Class SentencePieceVocab

Class Documentation

class SentencePieceVocab

SentencePiece object that is used to do words segmentation.

Public Functions

SentencePieceVocab()

Constructor.

~SentencePieceVocab() = default

Destructor.

Public Static Functions

static Status BuildFromFile(const std::vector<std::string> &path_list, const int32_t vocab_size, const float character_coverage, const SentencePieceModel model_type, const std::unordered_map<std::string, std::string> &params, std::shared_ptr<SentencePieceVocab> *vocab)

Build a SentencePiece object from a file.

Example
std::string dataset_path;
dataset_path = datasets_root_path_ + "/test_sentencepiece/vocab.txt";
std::vector<std::string> path_list;
path_list.emplace_back(dataset_path);
std::unordered_map<std::string, std::string> param_map;
std::shared_ptr<SentencePieceVocab> spm = std::make_unique<SentencePieceVocab>();
Status rc = SentencePieceVocab::BuildFromFile(path_list, 5000, 0.9995,
                                              SentencePieceModel::kUnigram, param_map, &spm);

参数
  • path_list[in] Path to the file which contains the SentencePiece list.

  • vocab_size[in] Vocabulary size.

  • character_coverage[in] Amount of characters covered by the model, good defaults are: 0.9995 for languages with rich character set like Japanese or Chinese and 1.0 for other languages with small character set.

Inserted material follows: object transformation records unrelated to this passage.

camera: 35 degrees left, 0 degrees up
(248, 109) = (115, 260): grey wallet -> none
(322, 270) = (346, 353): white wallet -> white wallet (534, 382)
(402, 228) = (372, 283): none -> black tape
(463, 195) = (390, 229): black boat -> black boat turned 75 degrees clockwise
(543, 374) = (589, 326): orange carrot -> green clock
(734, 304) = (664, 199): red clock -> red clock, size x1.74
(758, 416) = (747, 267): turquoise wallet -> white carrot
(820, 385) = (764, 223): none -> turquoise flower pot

  • model_type[in] It can be any of [SentencePieceModel::kUnigram, SentencePieceModel::kBpe, SentencePieceModel::kChar, SentencePieceModel::kWord], default is SentencePieceModel::kUnigram. The input sentence must be pre-tokenized when using SentencePieceModel.WORD type.

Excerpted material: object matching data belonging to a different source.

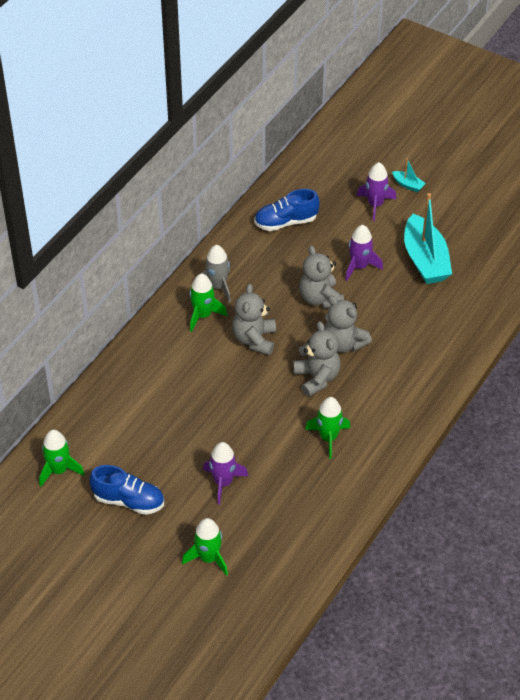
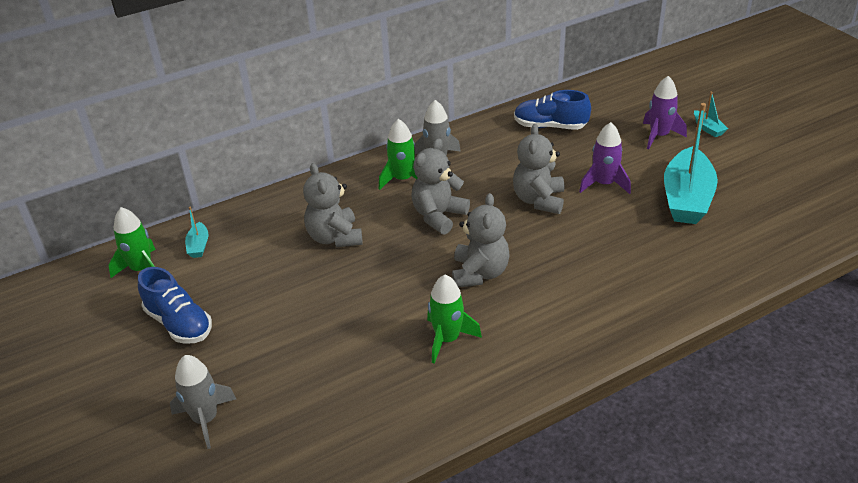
camera: 30 degrees right, 10 degrees down
(87, 434) = (198, 246): none -> turquoise boat
(208, 558) = (205, 419): green rocket -> grey rocket
(223, 482) = (291, 343): purple rocket -> none
(343, 344) = (535, 249): grey teddy bear -> grey teddy bear (335, 237)

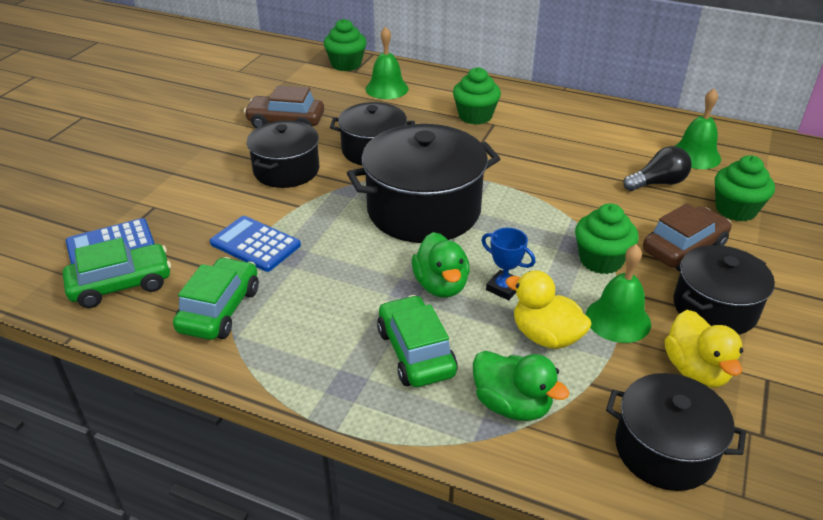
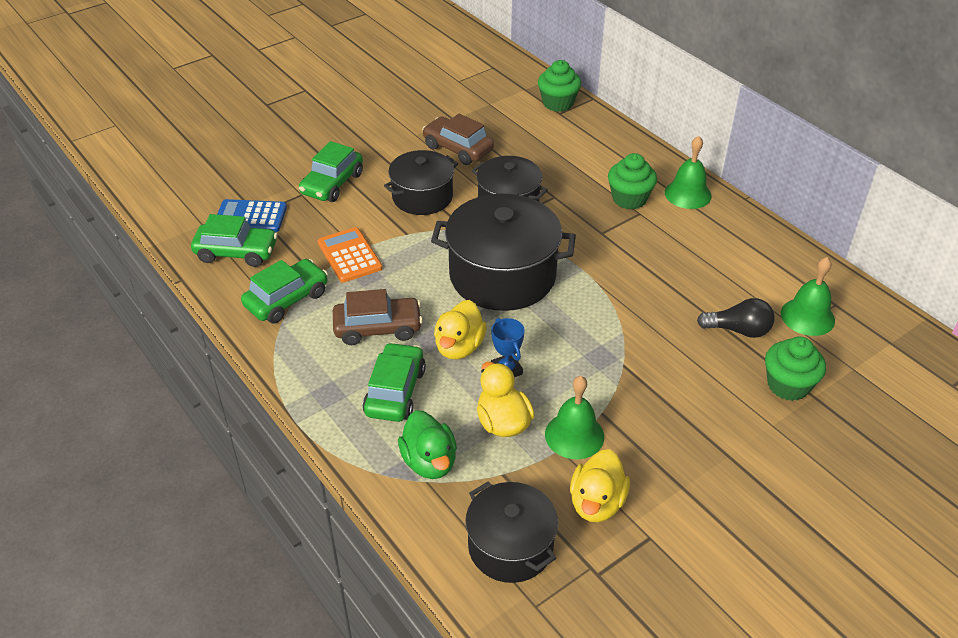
camera: 30 degrees right, 5 degrees up
(181, 187) = (332, 184): none -> green car
(255, 244) = (349, 255): blue calculator -> orange calculator
(387, 88) = (573, 142): green bell -> green bell (688, 194)
(441, 285) = (459, 347): green duck -> yellow duck
(601, 260) = (610, 380): green cupcake -> none
(684, 248) = (696, 400): brown car -> brown car (378, 328)
(715, 308) = (668, 462): black pot -> none

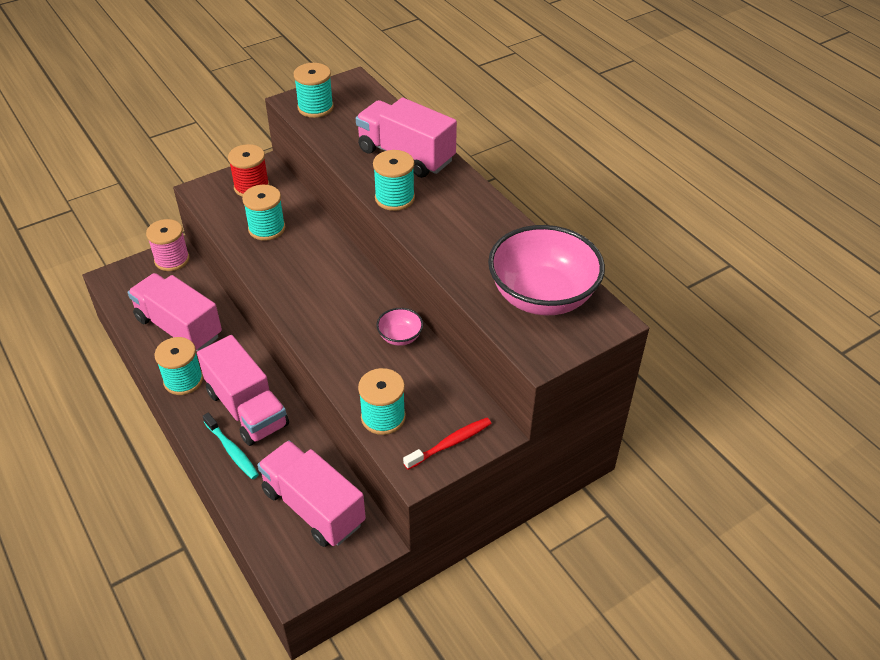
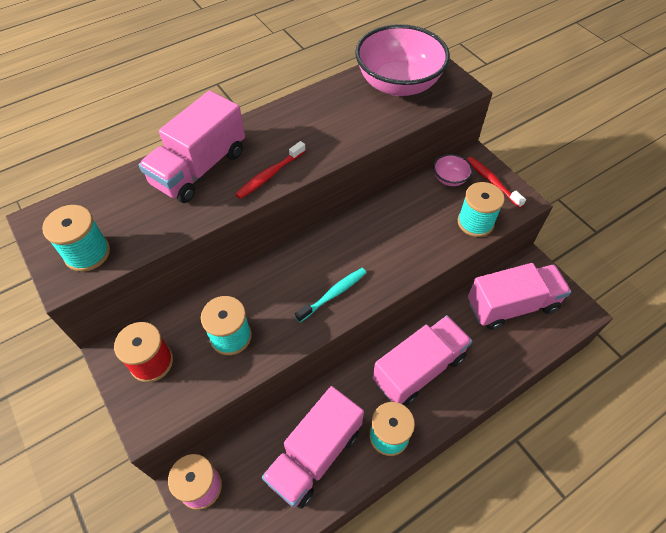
camera: 90 degrees left, 10 degrees up
(232, 451) = (467, 375): turquoise toothbrush -> turquoise toothbrush (333, 294)
(313, 507) = (511, 305): pink truck -> pink truck turned 150 degrees counterclockwise
(394, 198) = (269, 175): turquoise spool -> red toothbrush
(400, 337) = (386, 214): pink bowl -> pink bowl (450, 179)

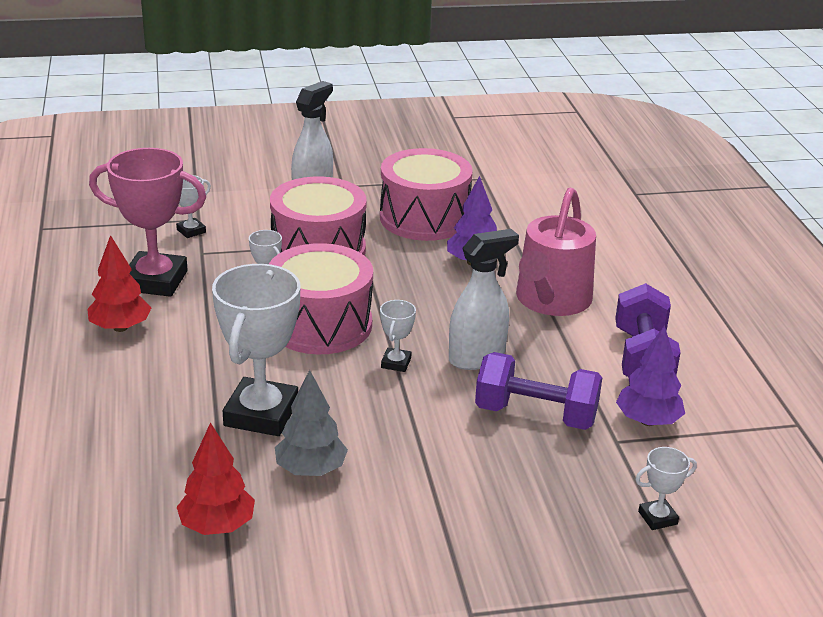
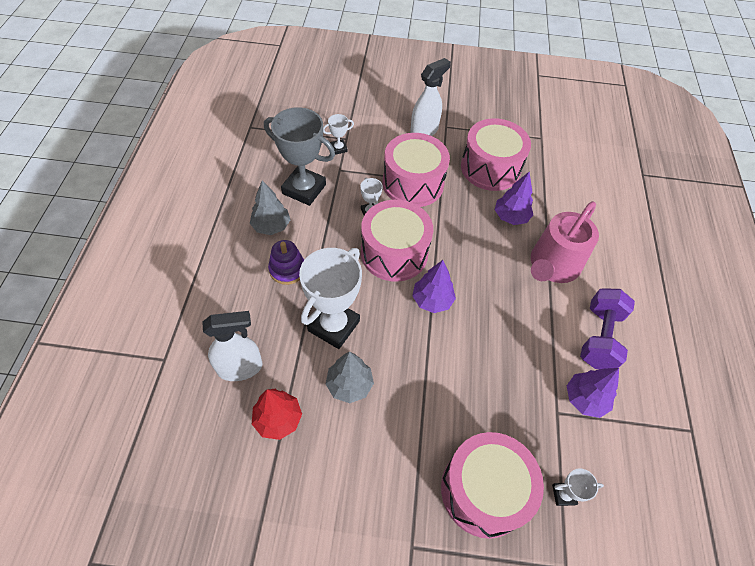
camera: 15 degrees right, 25 degrees up
(120, 327) = (271, 226): red tree -> grey tree
(155, 281) = (304, 189): pink trophy -> grey trophy
(165, 368) = (287, 269): none -> purple stacking toy
(396, 363) = (432, 300): white trophy -> purple tree
(477, 358) = (486, 309): white spray bottle -> white spray bottle (240, 368)
(535, 415) = (509, 373): purple dumbbell -> none
(548, 536) = (484, 490): none -> pink drum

    • SentencePieceModel.kUnigram, Unigram Language Model means the next word in the sentence is assumed to be independent of the previous words generated by the model.

    • SentencePieceModel.kBpe, refers to byte pair encoding algorithm, which replaces the most frequent pair of bytes in a sentence with a single, unused byte.

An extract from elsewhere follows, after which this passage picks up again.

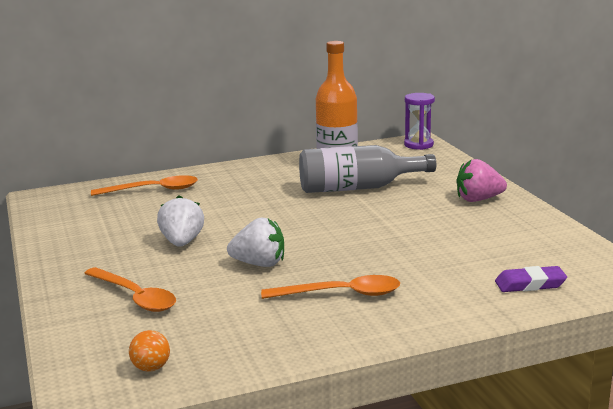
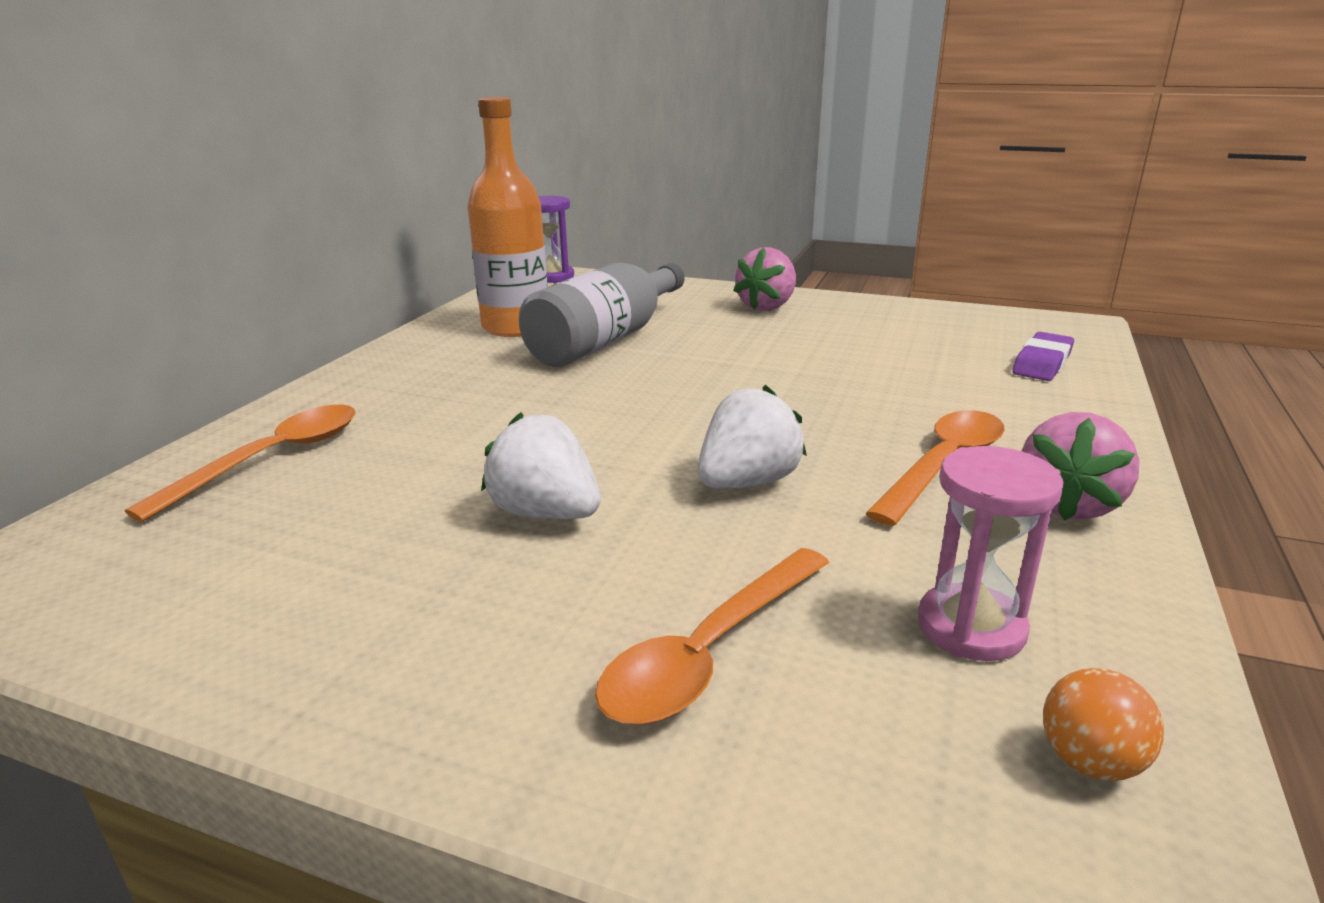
camera: 50 degrees left, 5 degrees up
(135, 297) = (710, 652): orange spoon -> orange spoon turned 135 degrees clockwise
(207, 332) = (971, 627): none -> pink hourglass
(342, 328) = (1067, 505): none -> pink strawberry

    • SentencePieceModel.kChar, refers to char based sentencePiece Model type.

    • SentencePieceModel.kWord, refers to word based sentencePiece Model type.

  • params[in] A dictionary with no incoming parameters(The parameters are derived from SentencePiece library).

  • vocab[out] A SentencePieceVocab object.

返回

SentencePieceVocab, vocab built from the file.

static Status SaveModel(const std::shared_ptr<SentencePieceVocab> *vocab, const std::string path, std::string filename)

Save the SentencePiece model into given file path.

Example
// Save vocab model to local
vocab->SaveModel(&vocab, datasets_root_path_ + "/test_sentencepiece", "m.model");

参数
  • vocab[in] A SentencePiece object to be saved.

  • path[in] Path to store the model.

  • filename[in] The save name of model file.